Benchmark on gcc117 instance of CFarm before applying the patch: Algorithm mode Mbyte/s sha1 update 214.16 openssl sha1 update 849.44
Benchmark on gcc117 instance of CFarm after applying the patch: Algorithm mode Mbyte/s sha1 update 795.57 openssl sha1 update 849.25
Great speedup! Any idea why openssl is still slightly faster?
+define(`TMP0', `v21') +define(`TMP1', `v22')
Not sure I understand how these are used, but it looks like the TMP variables are used in some way for the message expansion state? E.g., TMP0 assigned in the code for rounds 0-3, and this value used in the code for rounds 8-11. Other implementations don't need extra state for this, but just modifies the 16 message words in-place.
It would be nice to either make the TMP registers more temporary (i.e., no round depends on the value in these registers from previous rounds) and keep needed state only on the MSG variables. Or rename them to give a better hint on how they're used.
+C void nettle_sha1_compress(uint32_t *state, const uint8_t *input)
+PROLOGUE(nettle_sha1_compress)
- C Initialize constants
- mov w2,#0x7999
- movk w2,#0x5A82,lsl #16
- dup CONST0.4s,w2
- mov w2,#0xEBA1
- movk w2,#0x6ED9,lsl #16
- dup CONST1.4s,w2
- mov w2,#0xBCDC
- movk w2,#0x8F1B,lsl #16
- dup CONST2.4s,w2
- mov w2,#0xC1D6
- movk w2,#0xCA62,lsl #16
- dup CONST3.4s,w2
Maybe would be clearer or more efficient to load these from memory? Not sure if there's an nice and consice way to load the four 32-bit values into a 128-bit, and then copy/duplicate them into the four const registers.
- C Load message
- ld1 {MSG0.16b,MSG1.16b,MSG2.16b,MSG3.16b},[INPUT]

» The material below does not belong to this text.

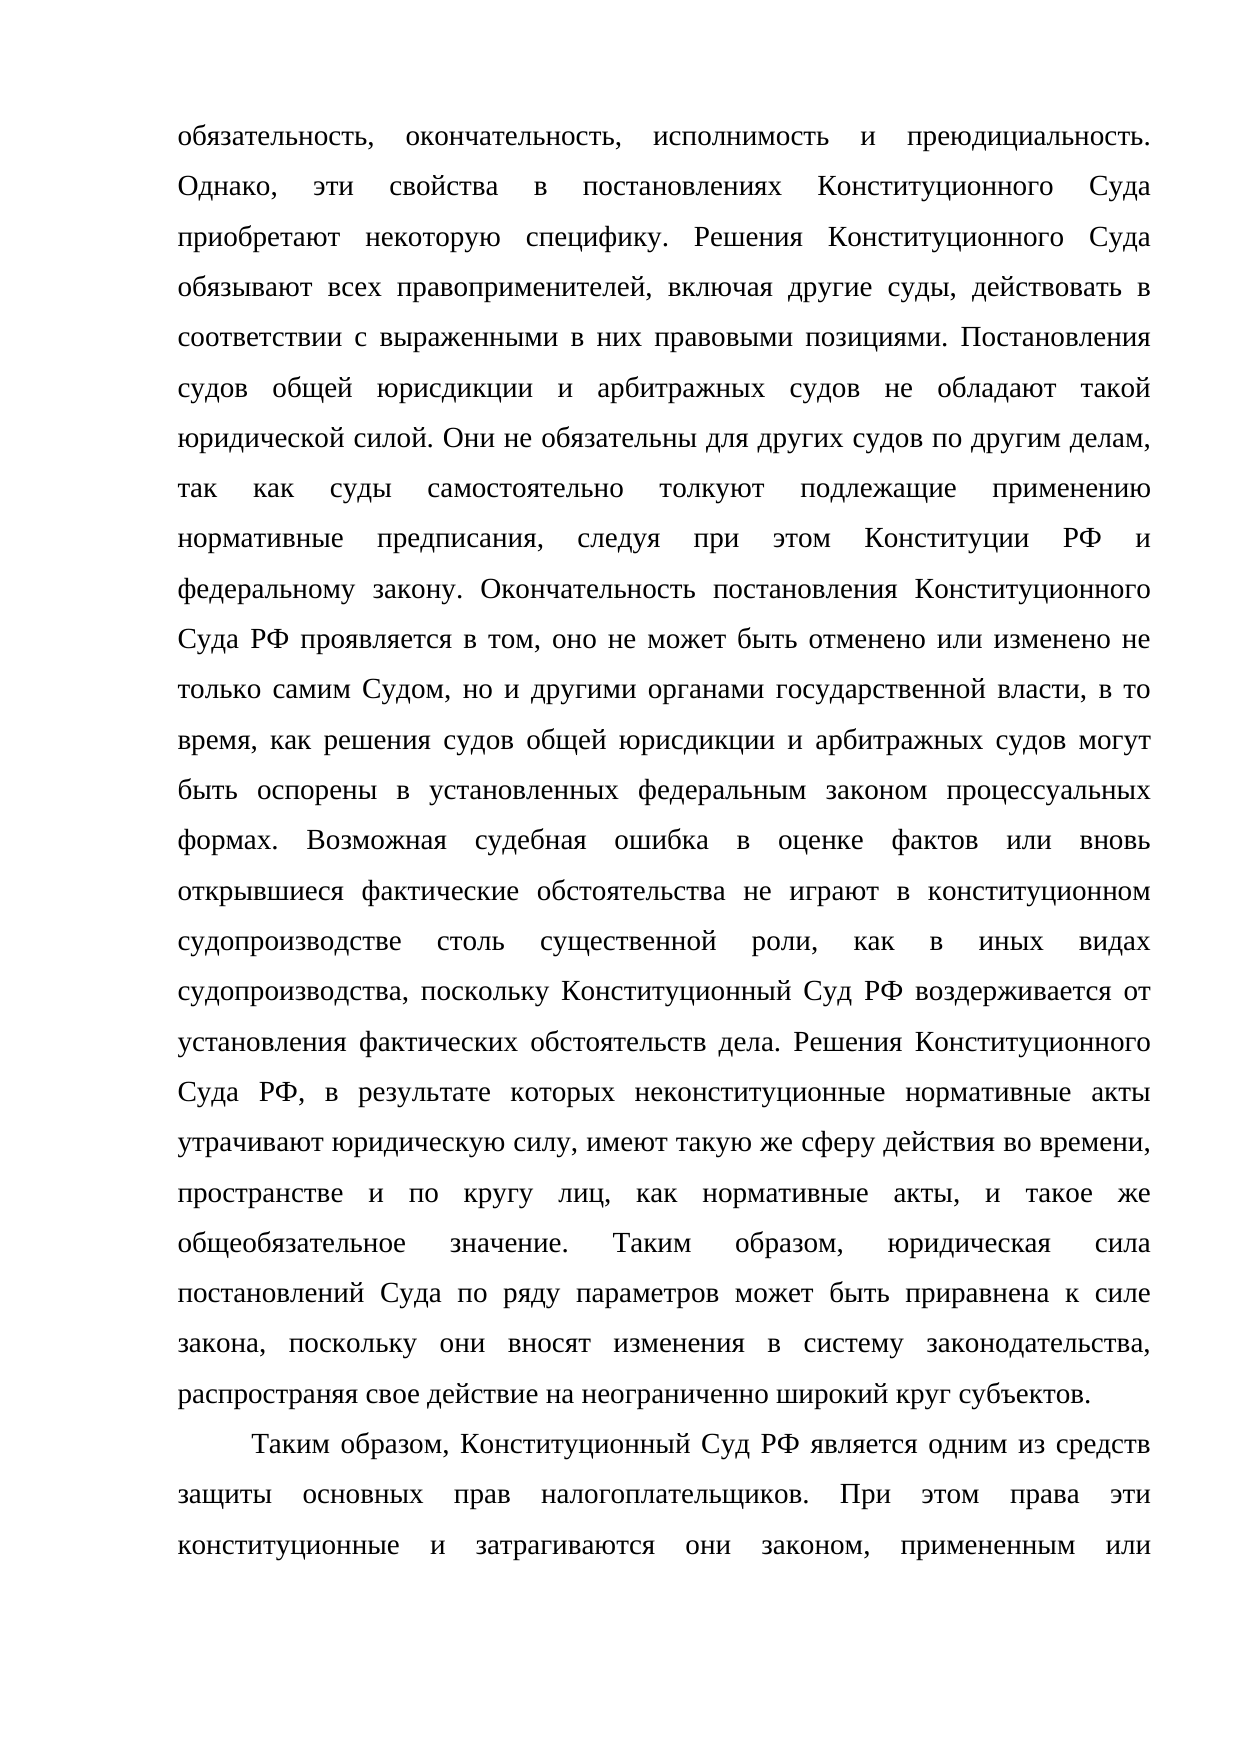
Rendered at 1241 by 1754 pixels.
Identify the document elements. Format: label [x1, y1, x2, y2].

text [177, 118, 1152, 1409]
text [177, 1426, 1152, 1560]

- C Reverse for little endian
- rev32 MSG0.16b,MSG0.16b
- rev32 MSG1.16b,MSG1.16b
- rev32 MSG2.16b,MSG2.16b
- rev32 MSG3.16b,MSG3.16b
How does this work on big-endian? The ld1 with .16b is endian-neutral (according to the README), that means we always get the wrong order, and then we do unconditional byteswapping? Maybe add a comment. Not sure if it's worth the effort to make it work differently (ld1 .4w on big-endian)? It's going to be a pretty small fraction of the per-block processing.
Regards, /Niels